Much Ado About Nothing (Joss Whedon) is an eminently appealing modern-dress adaptation of Shakespeare's comedy of romantic errors, knocked out in 12 days during downtime on Whedon's 2012 monster Marvel's The Avengers. It doesn't quite solve the problems inherent in translating a very static play to the screen, but it's populated by such charming actors - especially Angel stars Amy Acker and Alexis Denisof as squabbling should-be lovers Beatrice and Benedick and Avengers stalwart Clark Gregg as Leonato - that you probably won't mind. As Don Pedro and Claudio, Dollhouse veterans Reed Diamond and Fran Kranz turn out to have the best handle on the dialogue, and Riki Lindholme offers the best reading of "Here, man, I am at thy elbow" I've ever heard. Whedon's Much Ado won't set the box office on fire, but of course that's not why it exists. It's a labour of love, and the affection with which it's been produced is contagious. 108 min.
Rating: NNN (NW)
Opens Jun 14 at Varsity.

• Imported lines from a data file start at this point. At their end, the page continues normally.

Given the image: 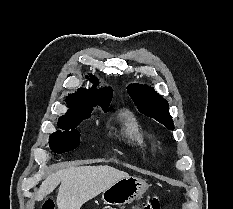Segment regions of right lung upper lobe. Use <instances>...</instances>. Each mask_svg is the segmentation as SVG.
Returning <instances> with one entry per match:
<instances>
[{
  "mask_svg": "<svg viewBox=\"0 0 233 209\" xmlns=\"http://www.w3.org/2000/svg\"><path fill=\"white\" fill-rule=\"evenodd\" d=\"M91 79L93 82L98 81L93 76ZM112 95L113 90L110 87L99 90H95L94 87L89 90L80 88L77 93L66 97L67 105L70 107L67 113L91 112L92 106L97 104L102 107L103 111H107Z\"/></svg>",
  "mask_w": 233,
  "mask_h": 209,
  "instance_id": "right-lung-upper-lobe-1",
  "label": "right lung upper lobe"
}]
</instances>
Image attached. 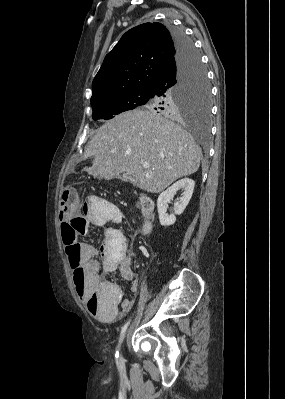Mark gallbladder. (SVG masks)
Returning a JSON list of instances; mask_svg holds the SVG:
<instances>
[{
	"mask_svg": "<svg viewBox=\"0 0 285 399\" xmlns=\"http://www.w3.org/2000/svg\"><path fill=\"white\" fill-rule=\"evenodd\" d=\"M122 179H124V180H133V178L131 177V176H129V175H127V174H124L123 176H122Z\"/></svg>",
	"mask_w": 285,
	"mask_h": 399,
	"instance_id": "1",
	"label": "gallbladder"
}]
</instances>
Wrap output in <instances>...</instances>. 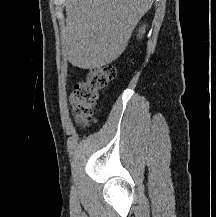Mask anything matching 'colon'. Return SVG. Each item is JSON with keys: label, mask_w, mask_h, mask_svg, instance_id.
Returning <instances> with one entry per match:
<instances>
[{"label": "colon", "mask_w": 216, "mask_h": 217, "mask_svg": "<svg viewBox=\"0 0 216 217\" xmlns=\"http://www.w3.org/2000/svg\"><path fill=\"white\" fill-rule=\"evenodd\" d=\"M113 66H103L89 70L84 81L78 82L71 96L74 119L78 124L87 125L93 114L99 92L114 79Z\"/></svg>", "instance_id": "1"}]
</instances>
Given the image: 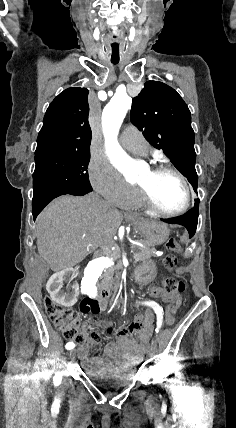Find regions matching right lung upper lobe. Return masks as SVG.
Here are the masks:
<instances>
[{"label":"right lung upper lobe","instance_id":"obj_1","mask_svg":"<svg viewBox=\"0 0 236 428\" xmlns=\"http://www.w3.org/2000/svg\"><path fill=\"white\" fill-rule=\"evenodd\" d=\"M86 88H68L49 105L37 138L39 151H90Z\"/></svg>","mask_w":236,"mask_h":428}]
</instances>
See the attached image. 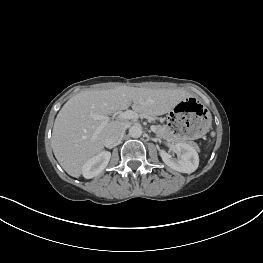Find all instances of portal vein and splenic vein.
<instances>
[{"instance_id": "portal-vein-and-splenic-vein-1", "label": "portal vein and splenic vein", "mask_w": 263, "mask_h": 263, "mask_svg": "<svg viewBox=\"0 0 263 263\" xmlns=\"http://www.w3.org/2000/svg\"><path fill=\"white\" fill-rule=\"evenodd\" d=\"M90 117L95 120H103L102 124L97 128L96 133H98L105 126V124L111 120L109 116H102L95 113L90 114ZM117 117L119 119H136L138 114L132 110H126L125 112H119ZM150 129L152 132L156 133L155 125H152Z\"/></svg>"}]
</instances>
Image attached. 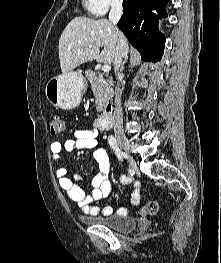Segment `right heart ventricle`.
<instances>
[{
    "label": "right heart ventricle",
    "mask_w": 221,
    "mask_h": 263,
    "mask_svg": "<svg viewBox=\"0 0 221 263\" xmlns=\"http://www.w3.org/2000/svg\"><path fill=\"white\" fill-rule=\"evenodd\" d=\"M85 3H86V6H87V4H88V0H85Z\"/></svg>",
    "instance_id": "right-heart-ventricle-1"
}]
</instances>
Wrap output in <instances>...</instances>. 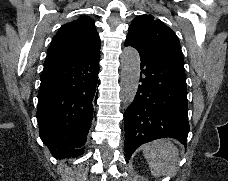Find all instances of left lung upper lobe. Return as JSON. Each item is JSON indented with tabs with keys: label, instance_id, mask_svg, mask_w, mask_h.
Here are the masks:
<instances>
[{
	"label": "left lung upper lobe",
	"instance_id": "obj_1",
	"mask_svg": "<svg viewBox=\"0 0 228 181\" xmlns=\"http://www.w3.org/2000/svg\"><path fill=\"white\" fill-rule=\"evenodd\" d=\"M126 41L141 51L184 64L181 46L174 31L151 15L134 18Z\"/></svg>",
	"mask_w": 228,
	"mask_h": 181
}]
</instances>
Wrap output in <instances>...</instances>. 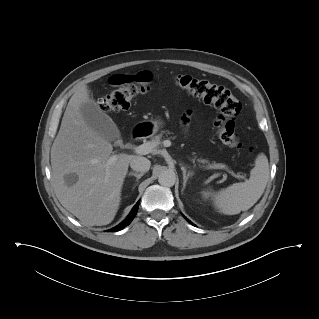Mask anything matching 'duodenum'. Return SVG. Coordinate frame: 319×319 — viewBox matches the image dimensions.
<instances>
[{
	"label": "duodenum",
	"mask_w": 319,
	"mask_h": 319,
	"mask_svg": "<svg viewBox=\"0 0 319 319\" xmlns=\"http://www.w3.org/2000/svg\"><path fill=\"white\" fill-rule=\"evenodd\" d=\"M147 134H148V127L146 125H141L133 131L132 139H140Z\"/></svg>",
	"instance_id": "obj_1"
}]
</instances>
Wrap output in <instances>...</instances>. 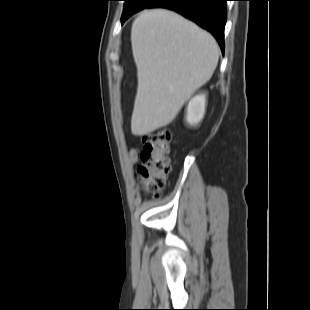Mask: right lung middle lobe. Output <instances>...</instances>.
Returning a JSON list of instances; mask_svg holds the SVG:
<instances>
[{
  "label": "right lung middle lobe",
  "instance_id": "obj_1",
  "mask_svg": "<svg viewBox=\"0 0 310 310\" xmlns=\"http://www.w3.org/2000/svg\"><path fill=\"white\" fill-rule=\"evenodd\" d=\"M157 0H125L122 19L130 17L135 12L147 8Z\"/></svg>",
  "mask_w": 310,
  "mask_h": 310
}]
</instances>
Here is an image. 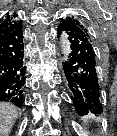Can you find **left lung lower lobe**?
<instances>
[{"label":"left lung lower lobe","mask_w":117,"mask_h":136,"mask_svg":"<svg viewBox=\"0 0 117 136\" xmlns=\"http://www.w3.org/2000/svg\"><path fill=\"white\" fill-rule=\"evenodd\" d=\"M58 37L65 40L68 54L64 65L67 87L80 116L89 112L100 114V85L97 59L91 36L79 27L61 19Z\"/></svg>","instance_id":"left-lung-lower-lobe-1"}]
</instances>
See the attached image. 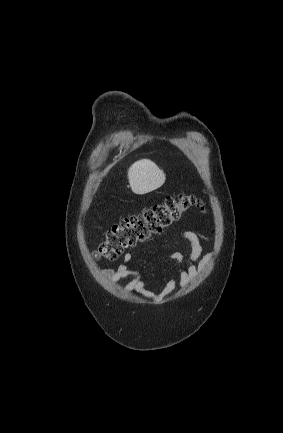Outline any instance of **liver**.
<instances>
[{
  "label": "liver",
  "mask_w": 283,
  "mask_h": 433,
  "mask_svg": "<svg viewBox=\"0 0 283 433\" xmlns=\"http://www.w3.org/2000/svg\"><path fill=\"white\" fill-rule=\"evenodd\" d=\"M129 184L136 194H145L162 186L166 180V174L149 158L136 160L128 168Z\"/></svg>",
  "instance_id": "1"
}]
</instances>
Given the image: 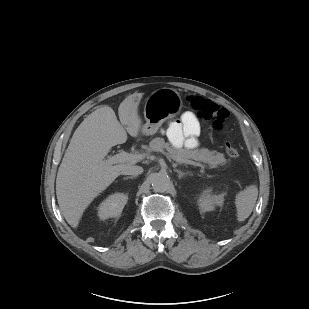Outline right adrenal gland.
<instances>
[{
    "mask_svg": "<svg viewBox=\"0 0 309 309\" xmlns=\"http://www.w3.org/2000/svg\"><path fill=\"white\" fill-rule=\"evenodd\" d=\"M135 176L124 177L123 180L134 179Z\"/></svg>",
    "mask_w": 309,
    "mask_h": 309,
    "instance_id": "2a0ac1e0",
    "label": "right adrenal gland"
}]
</instances>
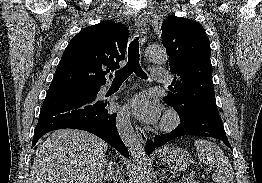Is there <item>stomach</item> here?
Returning <instances> with one entry per match:
<instances>
[{
  "label": "stomach",
  "mask_w": 262,
  "mask_h": 183,
  "mask_svg": "<svg viewBox=\"0 0 262 183\" xmlns=\"http://www.w3.org/2000/svg\"><path fill=\"white\" fill-rule=\"evenodd\" d=\"M158 158L174 170H184L191 164L187 150L171 144L165 145L159 150Z\"/></svg>",
  "instance_id": "obj_1"
}]
</instances>
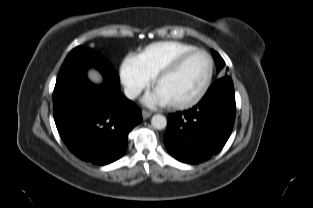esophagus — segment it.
Returning <instances> with one entry per match:
<instances>
[{
  "mask_svg": "<svg viewBox=\"0 0 313 208\" xmlns=\"http://www.w3.org/2000/svg\"><path fill=\"white\" fill-rule=\"evenodd\" d=\"M152 115V112L148 111V110H143L142 111V116H143V119H148L150 118Z\"/></svg>",
  "mask_w": 313,
  "mask_h": 208,
  "instance_id": "1",
  "label": "esophagus"
}]
</instances>
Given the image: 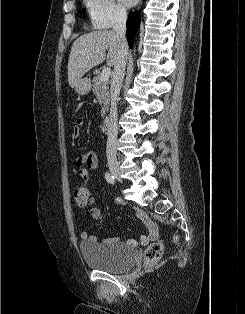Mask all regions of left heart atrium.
Instances as JSON below:
<instances>
[{"mask_svg":"<svg viewBox=\"0 0 245 314\" xmlns=\"http://www.w3.org/2000/svg\"><path fill=\"white\" fill-rule=\"evenodd\" d=\"M120 2L125 6H132L136 0H120Z\"/></svg>","mask_w":245,"mask_h":314,"instance_id":"left-heart-atrium-1","label":"left heart atrium"}]
</instances>
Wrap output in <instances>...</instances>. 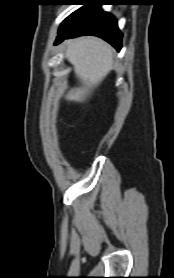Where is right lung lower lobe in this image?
Listing matches in <instances>:
<instances>
[{"label":"right lung lower lobe","instance_id":"1","mask_svg":"<svg viewBox=\"0 0 174 278\" xmlns=\"http://www.w3.org/2000/svg\"><path fill=\"white\" fill-rule=\"evenodd\" d=\"M85 7L72 13L59 28L56 44L64 39L81 35H95L111 43L118 51L122 46V34L117 20L102 11V3L88 2Z\"/></svg>","mask_w":174,"mask_h":278}]
</instances>
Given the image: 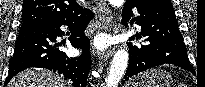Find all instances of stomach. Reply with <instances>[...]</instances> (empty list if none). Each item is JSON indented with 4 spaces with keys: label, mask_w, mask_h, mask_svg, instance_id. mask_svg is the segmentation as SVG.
<instances>
[{
    "label": "stomach",
    "mask_w": 205,
    "mask_h": 87,
    "mask_svg": "<svg viewBox=\"0 0 205 87\" xmlns=\"http://www.w3.org/2000/svg\"><path fill=\"white\" fill-rule=\"evenodd\" d=\"M172 76L162 69H150L137 75L128 87H171Z\"/></svg>",
    "instance_id": "1"
}]
</instances>
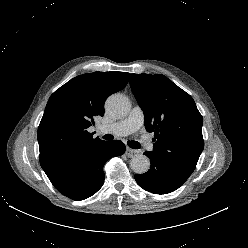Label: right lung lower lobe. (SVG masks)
Listing matches in <instances>:
<instances>
[{"label": "right lung lower lobe", "instance_id": "1", "mask_svg": "<svg viewBox=\"0 0 248 248\" xmlns=\"http://www.w3.org/2000/svg\"><path fill=\"white\" fill-rule=\"evenodd\" d=\"M124 152L125 145L119 140L80 147L47 176L63 195L73 200H84L102 187L105 178L103 166L107 160Z\"/></svg>", "mask_w": 248, "mask_h": 248}]
</instances>
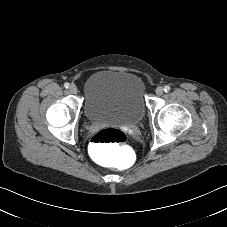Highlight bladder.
<instances>
[{"mask_svg":"<svg viewBox=\"0 0 227 227\" xmlns=\"http://www.w3.org/2000/svg\"><path fill=\"white\" fill-rule=\"evenodd\" d=\"M83 94L90 122L135 125L144 117V83L136 73L96 71L85 80Z\"/></svg>","mask_w":227,"mask_h":227,"instance_id":"bladder-1","label":"bladder"}]
</instances>
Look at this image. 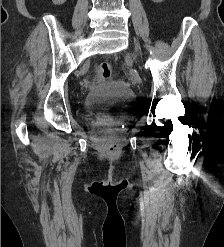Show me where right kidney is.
Listing matches in <instances>:
<instances>
[{
	"mask_svg": "<svg viewBox=\"0 0 224 247\" xmlns=\"http://www.w3.org/2000/svg\"><path fill=\"white\" fill-rule=\"evenodd\" d=\"M52 2L55 4V6H61V4H64L66 0H52Z\"/></svg>",
	"mask_w": 224,
	"mask_h": 247,
	"instance_id": "right-kidney-1",
	"label": "right kidney"
}]
</instances>
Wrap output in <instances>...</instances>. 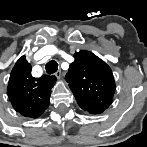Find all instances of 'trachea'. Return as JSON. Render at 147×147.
Listing matches in <instances>:
<instances>
[{
  "label": "trachea",
  "mask_w": 147,
  "mask_h": 147,
  "mask_svg": "<svg viewBox=\"0 0 147 147\" xmlns=\"http://www.w3.org/2000/svg\"><path fill=\"white\" fill-rule=\"evenodd\" d=\"M58 69V63L55 60H51L46 64V72L48 74H53Z\"/></svg>",
  "instance_id": "trachea-1"
}]
</instances>
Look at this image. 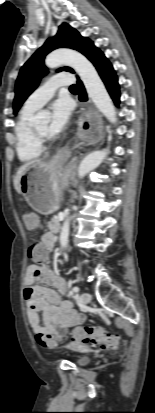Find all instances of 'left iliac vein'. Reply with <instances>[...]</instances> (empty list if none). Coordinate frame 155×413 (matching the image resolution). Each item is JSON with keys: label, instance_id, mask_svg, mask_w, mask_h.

See here for times.
Dirty Wars (Rick Rowley) follows journalist Jeremy Scahill as he makes a lot of infuriating points on America's continuing war on terror, exposing how drone strikes, night raids and collateral damage are par for the course in the nation's mission to weed out jihadists. Unfortunately, the doc is doused by a lot of artifice. It's less about the subject being investigated than about the investigation itself. When Scahill interviews innocent victims, warlords hired by the U.S. and military insiders, the focus is more on the journalist's bland expressions than on the information he receives. In its attempt to shape his "heroic" efforts into a detective thriller, the film has so many stagey shots of Scahill poring over clues in front of his Macbook that you can't help but assume he fancies himself a real-life Lisbeth Salander. He's not that compelling. 86 min.
Rating: NN (RS)
Opens Jun 14 at Yonge & Dundas 24. See here for times.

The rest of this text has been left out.